Il commento fuoricampo è la puntualizzazione che permette allo spettatore di rimanere agevolmente a ridosso degli itinerari delle tre donne che finiscono tuttavia per gravitare in un’orbita fallocentrica, accomunate da una fragilità e da una subordinazione ineluttabili. Così come il testo filmico di Rebecca Miller patisce la sudditanza di un cinema più coeso e collaudato a cui rinviarsi per ottenere protezione.
Delia, Greta e Paula vengono colte in un istante di vita transitorio; l’ingresso nelle loro psicologie avviene con l’avvio di uno stato di smarrimento. Nel caso di Delia, in occasione della fuga da un marito manesco, in quello di Greta dalla presa di coscienza dell’insoddisfazione per un matrimonio tanto affidabile quanto asfittico e per Paula, infine, in contemporanea ad uno stato di maternità indesiderato.
Soprattutto nei primi due casi, la friabilità psicologica trova le sue radici nella presenza di una figura maschile invalidante: Delia ricomincia a vivere come cameriera in un diner di provincia ma per rafforzare la sua autonomia sceglie di riesercitare il suo potere sessuale così come era abituata a fare ai tempi della scuola; Greta vive costantemente nello sforzo di far carriera per soddisfare il padre, avvocato di prestigio da cui ha ereditato anche l’inclinazione all’infedeltà.

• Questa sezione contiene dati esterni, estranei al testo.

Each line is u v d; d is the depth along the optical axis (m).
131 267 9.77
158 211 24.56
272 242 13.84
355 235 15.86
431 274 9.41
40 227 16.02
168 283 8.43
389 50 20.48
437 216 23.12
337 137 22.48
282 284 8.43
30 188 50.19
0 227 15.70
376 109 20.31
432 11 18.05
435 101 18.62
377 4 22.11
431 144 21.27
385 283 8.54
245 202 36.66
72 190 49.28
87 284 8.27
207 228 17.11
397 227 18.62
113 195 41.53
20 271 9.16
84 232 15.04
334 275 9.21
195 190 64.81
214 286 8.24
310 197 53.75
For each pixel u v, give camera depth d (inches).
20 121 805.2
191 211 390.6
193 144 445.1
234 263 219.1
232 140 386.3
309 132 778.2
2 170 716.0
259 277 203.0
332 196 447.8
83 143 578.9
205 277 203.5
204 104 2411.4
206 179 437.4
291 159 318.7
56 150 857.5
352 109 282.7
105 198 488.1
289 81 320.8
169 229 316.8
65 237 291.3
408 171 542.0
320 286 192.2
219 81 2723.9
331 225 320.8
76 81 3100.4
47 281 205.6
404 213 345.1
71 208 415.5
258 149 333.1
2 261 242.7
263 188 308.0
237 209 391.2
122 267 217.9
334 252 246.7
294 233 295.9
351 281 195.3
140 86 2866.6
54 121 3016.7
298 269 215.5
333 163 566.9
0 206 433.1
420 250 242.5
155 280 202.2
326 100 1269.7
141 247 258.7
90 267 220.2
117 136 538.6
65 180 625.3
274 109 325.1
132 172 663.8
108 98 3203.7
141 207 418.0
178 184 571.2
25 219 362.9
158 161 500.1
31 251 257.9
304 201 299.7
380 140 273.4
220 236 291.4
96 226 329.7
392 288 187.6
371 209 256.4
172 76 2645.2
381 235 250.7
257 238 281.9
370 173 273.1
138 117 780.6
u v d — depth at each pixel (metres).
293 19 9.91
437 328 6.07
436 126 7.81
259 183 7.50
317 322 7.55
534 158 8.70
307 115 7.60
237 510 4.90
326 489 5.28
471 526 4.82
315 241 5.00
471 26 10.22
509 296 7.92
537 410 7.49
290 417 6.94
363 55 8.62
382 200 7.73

Infine Paula. Che non ha nel suo retaggio una figura maschile così invasiva a cui attribuire la propria vulnerabilità . La sua crisi ruota attorno ad un bisogno di maternità che si realizza a partire da uno stato di gravidanza indesiderato e che diventa incoraggiamento a proseguire per effetto di un doppio episodio casuale: la morte accidentale dell’uomo conosciuto in discoteca e l’incontro con il ragazzino autostoppista malmenato. Il Caso proietta lo spettro della morte, dunque, come monito che indica una scelta, che suggerisce un modo di comportarsi.
Sia il senso di colpa, sia una traiettoria di vita affannosa e ondivaga, priva di una meta certa sono elementi comuni di storie connesse ad un perno centrale il quale diventa giustificazione delle proprie azioni, rifugio in cui rintanarsi e da cui trarre vigore per risalire la china.
I finali aperti sono una chiosa coerente ai brevi tracciati di vita raccontati che non potrebbero certamente risolversi con un ricompattamento catartico.
Si percepisce tuttavia una soggezione di fondo che lega le donne raccontate e la donna che racconta; un percorso di riabilitazione che sembra però attendere timidamente un ulteriore giudizio che convalidi le scelte, un’attenuante che scagioni.
Un film fragile, sulla fragilità, che rimane in sospeso tra difesa e biasimo. Che alterna remissività e tracotanza. Un film che sembra far confusione tra femminilità e femminismo nel suo rimanere comunque prigioniero di uno sguardo. Quello rivolto al pene.